Oh wow. I'd always just assumed it was a US idiom along the lines of yada yada or something. Buffalo buffalo... doesn't work in British English as it is only a noun.
Nearest English silliness I can remember hearing is: police police police police.
FWIW I'm an ESL speaker from a non-English speaking country and despite having had endless exposure to (mostly American and British) English since a young age, I've never encountered the verb form of "buffalo" outside that one sentence. It's an informal North American idiom and by international standards apparently a fairly obscure one.
Policing OTOH seems to be a fairly widespread verb form with a clearly understood meaning (i.e. what the police conceptually is supposed to be doing). Unless you have close experience with buffalo, you probably can't infer buffaloing means "intimidating".
EDIT: Also as mentioned elsewhere, not everyone outside the US knows there are places actually called Buffalo or makes that leap when hearing the word "buffalo". So "Buffalo buffalo" is more likely to be read as "buffalo(n) buffalo(v)" (which already sounds weird if you don't already know what "to buffalo sb" means) which breaks down as soon as you add more buffalo to the sentence.
It’s extremely obscure as a verb in North America too, fwiw.
Buffalo the city was probably better known 150 years ago, when it was an economic powerhouse as one of the end points of what’s still the second most famous canal in the Western Hemisphere.
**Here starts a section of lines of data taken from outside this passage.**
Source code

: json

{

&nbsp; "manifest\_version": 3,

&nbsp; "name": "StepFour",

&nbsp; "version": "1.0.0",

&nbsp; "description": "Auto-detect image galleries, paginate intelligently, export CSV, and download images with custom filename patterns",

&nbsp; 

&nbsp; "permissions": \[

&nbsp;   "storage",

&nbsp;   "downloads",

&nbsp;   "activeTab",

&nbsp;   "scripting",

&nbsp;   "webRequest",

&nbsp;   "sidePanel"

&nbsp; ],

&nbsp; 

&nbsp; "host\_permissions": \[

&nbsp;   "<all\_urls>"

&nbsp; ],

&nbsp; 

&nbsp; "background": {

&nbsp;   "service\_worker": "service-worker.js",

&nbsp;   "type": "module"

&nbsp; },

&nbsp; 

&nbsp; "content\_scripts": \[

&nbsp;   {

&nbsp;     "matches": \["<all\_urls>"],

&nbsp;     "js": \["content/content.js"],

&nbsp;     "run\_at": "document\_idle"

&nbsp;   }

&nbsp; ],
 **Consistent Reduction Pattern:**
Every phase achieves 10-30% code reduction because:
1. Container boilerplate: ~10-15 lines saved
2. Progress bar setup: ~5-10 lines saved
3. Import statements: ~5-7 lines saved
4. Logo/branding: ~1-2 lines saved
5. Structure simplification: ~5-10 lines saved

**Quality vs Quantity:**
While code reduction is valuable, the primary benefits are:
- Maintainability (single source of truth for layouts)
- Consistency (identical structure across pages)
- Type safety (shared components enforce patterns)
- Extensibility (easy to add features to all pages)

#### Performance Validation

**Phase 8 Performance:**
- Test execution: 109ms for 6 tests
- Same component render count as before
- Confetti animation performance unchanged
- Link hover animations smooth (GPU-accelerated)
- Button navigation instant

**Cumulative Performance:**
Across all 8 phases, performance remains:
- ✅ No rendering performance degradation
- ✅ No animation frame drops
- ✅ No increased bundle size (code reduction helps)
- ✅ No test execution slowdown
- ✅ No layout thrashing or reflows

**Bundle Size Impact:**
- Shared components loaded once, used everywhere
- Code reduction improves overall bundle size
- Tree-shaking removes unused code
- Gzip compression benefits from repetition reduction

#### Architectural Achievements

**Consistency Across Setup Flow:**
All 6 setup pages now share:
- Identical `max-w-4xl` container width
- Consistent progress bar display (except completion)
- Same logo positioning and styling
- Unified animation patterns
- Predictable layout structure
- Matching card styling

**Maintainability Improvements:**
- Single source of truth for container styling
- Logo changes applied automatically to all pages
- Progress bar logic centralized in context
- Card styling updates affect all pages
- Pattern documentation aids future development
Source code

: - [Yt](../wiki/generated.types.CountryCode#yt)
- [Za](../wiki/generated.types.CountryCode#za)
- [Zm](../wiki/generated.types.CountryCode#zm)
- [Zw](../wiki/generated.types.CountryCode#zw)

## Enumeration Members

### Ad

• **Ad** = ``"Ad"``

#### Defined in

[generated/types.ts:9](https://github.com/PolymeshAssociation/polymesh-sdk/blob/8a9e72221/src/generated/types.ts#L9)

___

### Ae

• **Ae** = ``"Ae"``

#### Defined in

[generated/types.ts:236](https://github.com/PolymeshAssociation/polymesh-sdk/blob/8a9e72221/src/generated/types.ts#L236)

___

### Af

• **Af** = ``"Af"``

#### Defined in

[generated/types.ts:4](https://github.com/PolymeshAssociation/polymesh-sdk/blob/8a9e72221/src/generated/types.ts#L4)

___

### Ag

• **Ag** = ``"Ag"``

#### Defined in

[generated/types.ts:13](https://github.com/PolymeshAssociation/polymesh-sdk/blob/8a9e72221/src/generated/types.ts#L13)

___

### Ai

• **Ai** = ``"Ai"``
Afterward it continued to be a significant industrial center until the decline of manufacturing turned the Great Lakes region into part of the “Rust Belt” in the past 50 years. Most Americans probably know of it these days because it still hosts an American football team.
Anyway, the point isn’t that that’s a common sentence. It’s that it’s a grammatical one.
Of course nouns have been made verbs in English. You'll find no British English dictionary listing where buffalo is, unless noting US usage, where it is both.
Police police police police is grammatically correct, but of little meaning : (the) police police(v) police (of) police (ie overseers of the police).